Start of Data shown
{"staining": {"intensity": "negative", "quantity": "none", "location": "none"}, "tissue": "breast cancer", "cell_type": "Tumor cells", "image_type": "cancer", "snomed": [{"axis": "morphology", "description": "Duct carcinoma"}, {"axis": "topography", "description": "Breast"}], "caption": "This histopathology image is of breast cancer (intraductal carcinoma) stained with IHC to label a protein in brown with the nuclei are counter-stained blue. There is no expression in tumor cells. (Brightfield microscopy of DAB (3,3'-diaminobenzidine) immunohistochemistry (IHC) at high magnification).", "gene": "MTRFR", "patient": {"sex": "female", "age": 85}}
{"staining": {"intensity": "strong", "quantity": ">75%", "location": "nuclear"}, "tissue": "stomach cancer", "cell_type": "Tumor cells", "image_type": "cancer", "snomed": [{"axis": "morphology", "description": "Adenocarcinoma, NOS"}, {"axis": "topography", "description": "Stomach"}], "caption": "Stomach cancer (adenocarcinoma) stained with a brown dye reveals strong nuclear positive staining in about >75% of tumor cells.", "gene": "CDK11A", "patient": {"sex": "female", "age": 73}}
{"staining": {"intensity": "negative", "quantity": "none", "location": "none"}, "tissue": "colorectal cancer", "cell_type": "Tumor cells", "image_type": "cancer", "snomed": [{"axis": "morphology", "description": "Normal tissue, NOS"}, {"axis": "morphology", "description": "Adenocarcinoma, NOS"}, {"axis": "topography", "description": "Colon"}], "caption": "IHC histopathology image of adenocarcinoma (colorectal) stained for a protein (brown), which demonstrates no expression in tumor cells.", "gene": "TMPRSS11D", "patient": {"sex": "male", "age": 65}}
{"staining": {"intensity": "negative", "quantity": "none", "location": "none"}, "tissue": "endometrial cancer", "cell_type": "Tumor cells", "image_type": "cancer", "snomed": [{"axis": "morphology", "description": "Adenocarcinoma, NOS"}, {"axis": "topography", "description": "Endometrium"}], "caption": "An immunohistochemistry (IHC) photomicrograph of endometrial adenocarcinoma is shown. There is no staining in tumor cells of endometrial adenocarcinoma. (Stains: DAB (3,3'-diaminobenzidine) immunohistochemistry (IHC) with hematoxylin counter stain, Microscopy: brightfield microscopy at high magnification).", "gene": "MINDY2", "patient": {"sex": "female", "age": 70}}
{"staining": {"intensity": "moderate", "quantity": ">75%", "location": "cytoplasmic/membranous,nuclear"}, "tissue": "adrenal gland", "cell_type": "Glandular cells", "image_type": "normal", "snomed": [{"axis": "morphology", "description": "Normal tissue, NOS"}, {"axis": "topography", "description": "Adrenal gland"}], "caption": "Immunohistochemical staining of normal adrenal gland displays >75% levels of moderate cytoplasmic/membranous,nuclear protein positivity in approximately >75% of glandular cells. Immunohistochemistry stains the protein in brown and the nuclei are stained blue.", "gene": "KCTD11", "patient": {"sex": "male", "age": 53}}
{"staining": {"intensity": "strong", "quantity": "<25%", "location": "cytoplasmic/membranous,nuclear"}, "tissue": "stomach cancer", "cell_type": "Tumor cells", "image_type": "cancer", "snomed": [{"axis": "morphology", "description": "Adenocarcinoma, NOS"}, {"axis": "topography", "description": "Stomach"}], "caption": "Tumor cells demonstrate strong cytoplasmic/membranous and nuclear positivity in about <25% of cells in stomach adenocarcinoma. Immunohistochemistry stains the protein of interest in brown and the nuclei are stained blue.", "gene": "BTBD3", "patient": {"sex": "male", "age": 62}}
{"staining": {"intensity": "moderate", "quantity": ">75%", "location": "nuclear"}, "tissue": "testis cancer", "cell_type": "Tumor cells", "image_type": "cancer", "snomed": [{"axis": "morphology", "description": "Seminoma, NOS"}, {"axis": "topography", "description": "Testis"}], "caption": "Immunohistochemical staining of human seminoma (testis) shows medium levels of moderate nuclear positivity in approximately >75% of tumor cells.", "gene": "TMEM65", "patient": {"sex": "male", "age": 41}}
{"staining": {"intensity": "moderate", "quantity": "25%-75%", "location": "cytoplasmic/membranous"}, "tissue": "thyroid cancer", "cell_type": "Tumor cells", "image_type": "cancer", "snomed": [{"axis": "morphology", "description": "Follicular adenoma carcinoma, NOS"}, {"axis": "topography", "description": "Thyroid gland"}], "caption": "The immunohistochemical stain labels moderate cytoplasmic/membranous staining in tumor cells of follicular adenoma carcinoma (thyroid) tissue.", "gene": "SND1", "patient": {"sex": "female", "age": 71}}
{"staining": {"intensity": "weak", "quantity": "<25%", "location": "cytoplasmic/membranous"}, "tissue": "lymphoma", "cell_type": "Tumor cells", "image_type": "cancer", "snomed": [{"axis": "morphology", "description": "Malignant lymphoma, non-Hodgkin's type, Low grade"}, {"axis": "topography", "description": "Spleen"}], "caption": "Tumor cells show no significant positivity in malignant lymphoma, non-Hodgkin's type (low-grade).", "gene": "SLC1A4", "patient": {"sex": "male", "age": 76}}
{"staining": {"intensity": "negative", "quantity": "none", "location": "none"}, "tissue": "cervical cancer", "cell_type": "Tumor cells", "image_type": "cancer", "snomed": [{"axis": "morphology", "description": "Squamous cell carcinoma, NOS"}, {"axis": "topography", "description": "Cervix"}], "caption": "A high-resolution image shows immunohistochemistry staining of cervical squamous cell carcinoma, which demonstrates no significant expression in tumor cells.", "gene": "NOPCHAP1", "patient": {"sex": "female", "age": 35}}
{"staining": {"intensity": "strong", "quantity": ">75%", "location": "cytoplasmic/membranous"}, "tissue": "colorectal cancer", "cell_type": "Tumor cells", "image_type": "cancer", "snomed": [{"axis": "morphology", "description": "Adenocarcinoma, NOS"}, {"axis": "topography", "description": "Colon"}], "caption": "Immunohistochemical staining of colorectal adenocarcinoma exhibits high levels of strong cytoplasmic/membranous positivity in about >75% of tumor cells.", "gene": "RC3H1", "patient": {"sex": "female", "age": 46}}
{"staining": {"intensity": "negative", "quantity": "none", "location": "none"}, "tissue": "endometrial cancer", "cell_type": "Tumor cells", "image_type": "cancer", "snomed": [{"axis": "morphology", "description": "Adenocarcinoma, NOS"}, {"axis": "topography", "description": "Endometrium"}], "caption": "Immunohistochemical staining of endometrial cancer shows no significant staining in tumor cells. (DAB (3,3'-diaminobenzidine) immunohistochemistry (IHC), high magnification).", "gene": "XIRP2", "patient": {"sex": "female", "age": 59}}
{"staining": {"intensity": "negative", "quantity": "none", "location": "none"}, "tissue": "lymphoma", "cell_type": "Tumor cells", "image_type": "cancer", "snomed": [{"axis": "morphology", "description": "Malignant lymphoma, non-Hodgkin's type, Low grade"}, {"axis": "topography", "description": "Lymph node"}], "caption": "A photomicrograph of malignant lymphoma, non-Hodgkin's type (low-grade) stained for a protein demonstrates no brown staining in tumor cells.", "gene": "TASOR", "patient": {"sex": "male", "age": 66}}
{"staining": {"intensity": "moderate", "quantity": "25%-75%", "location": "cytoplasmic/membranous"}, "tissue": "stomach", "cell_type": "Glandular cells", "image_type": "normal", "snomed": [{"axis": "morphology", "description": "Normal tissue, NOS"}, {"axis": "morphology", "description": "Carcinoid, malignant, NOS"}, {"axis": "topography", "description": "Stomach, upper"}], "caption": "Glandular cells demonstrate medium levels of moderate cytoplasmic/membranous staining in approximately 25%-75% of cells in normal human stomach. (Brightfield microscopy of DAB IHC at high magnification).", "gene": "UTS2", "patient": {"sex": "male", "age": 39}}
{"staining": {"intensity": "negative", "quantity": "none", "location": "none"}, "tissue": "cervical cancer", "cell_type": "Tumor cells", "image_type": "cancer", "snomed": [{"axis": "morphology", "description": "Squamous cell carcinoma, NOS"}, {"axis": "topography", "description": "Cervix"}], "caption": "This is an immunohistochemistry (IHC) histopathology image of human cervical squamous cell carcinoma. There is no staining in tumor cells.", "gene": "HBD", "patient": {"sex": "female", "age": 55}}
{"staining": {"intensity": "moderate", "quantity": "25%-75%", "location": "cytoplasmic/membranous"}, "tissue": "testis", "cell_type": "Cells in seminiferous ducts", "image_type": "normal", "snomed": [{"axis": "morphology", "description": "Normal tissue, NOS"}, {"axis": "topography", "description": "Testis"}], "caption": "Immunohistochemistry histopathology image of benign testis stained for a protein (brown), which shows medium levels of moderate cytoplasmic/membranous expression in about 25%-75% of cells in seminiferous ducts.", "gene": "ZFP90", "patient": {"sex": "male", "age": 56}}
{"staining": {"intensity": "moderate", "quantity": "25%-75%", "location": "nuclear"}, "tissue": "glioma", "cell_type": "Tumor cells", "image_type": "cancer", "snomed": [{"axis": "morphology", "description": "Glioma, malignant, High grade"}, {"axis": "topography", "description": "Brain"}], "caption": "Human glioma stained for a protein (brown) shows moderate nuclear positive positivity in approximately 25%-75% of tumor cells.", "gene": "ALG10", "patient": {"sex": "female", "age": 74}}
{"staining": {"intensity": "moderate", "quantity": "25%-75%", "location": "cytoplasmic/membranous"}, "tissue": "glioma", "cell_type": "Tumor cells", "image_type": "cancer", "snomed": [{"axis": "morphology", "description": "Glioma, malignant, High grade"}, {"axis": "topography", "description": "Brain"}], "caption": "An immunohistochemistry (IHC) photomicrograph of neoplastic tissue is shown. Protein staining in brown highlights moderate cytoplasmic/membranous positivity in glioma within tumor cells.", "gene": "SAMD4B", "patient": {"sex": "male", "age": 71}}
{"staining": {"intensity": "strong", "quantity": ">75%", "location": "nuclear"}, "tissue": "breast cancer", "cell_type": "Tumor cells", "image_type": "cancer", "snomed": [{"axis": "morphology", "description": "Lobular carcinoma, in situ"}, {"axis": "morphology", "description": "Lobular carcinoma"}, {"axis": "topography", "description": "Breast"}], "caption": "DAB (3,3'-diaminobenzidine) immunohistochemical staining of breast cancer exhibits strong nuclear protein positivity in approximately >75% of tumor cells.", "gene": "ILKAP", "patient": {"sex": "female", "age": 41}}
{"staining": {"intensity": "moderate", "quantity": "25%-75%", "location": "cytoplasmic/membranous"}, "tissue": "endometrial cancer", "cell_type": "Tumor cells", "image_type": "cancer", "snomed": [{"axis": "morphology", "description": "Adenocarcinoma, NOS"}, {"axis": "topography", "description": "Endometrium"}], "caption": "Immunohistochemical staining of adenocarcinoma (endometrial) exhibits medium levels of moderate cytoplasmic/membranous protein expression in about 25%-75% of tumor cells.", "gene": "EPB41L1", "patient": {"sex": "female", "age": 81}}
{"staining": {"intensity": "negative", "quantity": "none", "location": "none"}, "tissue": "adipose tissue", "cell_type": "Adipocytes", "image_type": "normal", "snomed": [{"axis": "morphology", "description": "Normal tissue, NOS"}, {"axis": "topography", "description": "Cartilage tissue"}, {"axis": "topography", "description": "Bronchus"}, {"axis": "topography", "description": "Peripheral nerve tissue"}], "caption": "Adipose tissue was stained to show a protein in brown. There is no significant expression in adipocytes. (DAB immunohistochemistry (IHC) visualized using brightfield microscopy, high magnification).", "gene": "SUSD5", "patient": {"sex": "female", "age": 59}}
End of Data shown
> **Goal of the exercise**
Copy out every line from the records that has the word "counter".

> **Result for this task**
{"staining": {"intensity": "negative", "quantity": "none", "location": "none"}, "tissue": "breast cancer", "cell_type": "Tumor cells", "image_type": "cancer", "snomed": [{"axis": "morphology", "description": "Duct carcinoma"}, {"axis": "topography", "description": "Breast"}], "caption": "This histopathology image is of breast cancer (intraductal carcinoma) stained with IHC to label a protein in brown with the nuclei are counter-stained blue. There is no expression in tumor cells. (Brightfield microscopy of DAB (3,3'-diaminobenzidine) immunohistochemistry (IHC) at high magnification).", "gene": "MTRFR", "patient": {"sex": "female", "age": 85}}
{"staining": {"intensity": "negative", "quantity": "none", "location": "none"}, "tissue": "endometrial cancer", "cell_type": "Tumor cells", "image_type": "cancer", "snomed": [{"axis": "morphology", "description": "Adenocarcinoma, NOS"}, {"axis": "topography", "description": "Endometrium"}], "caption": "An immunohistochemistry (IHC) photomicrograph of endometrial adenocarcinoma is shown. There is no staining in tumor cells of endometrial adenocarcinoma. (Stains: DAB (3,3'-diaminobenzidine) immunohistochemistry (IHC) with hematoxylin counter stain, Microscopy: brightfield microscopy at high magnification).", "gene": "MINDY2", "patient": {"sex": "female", "age": 70}}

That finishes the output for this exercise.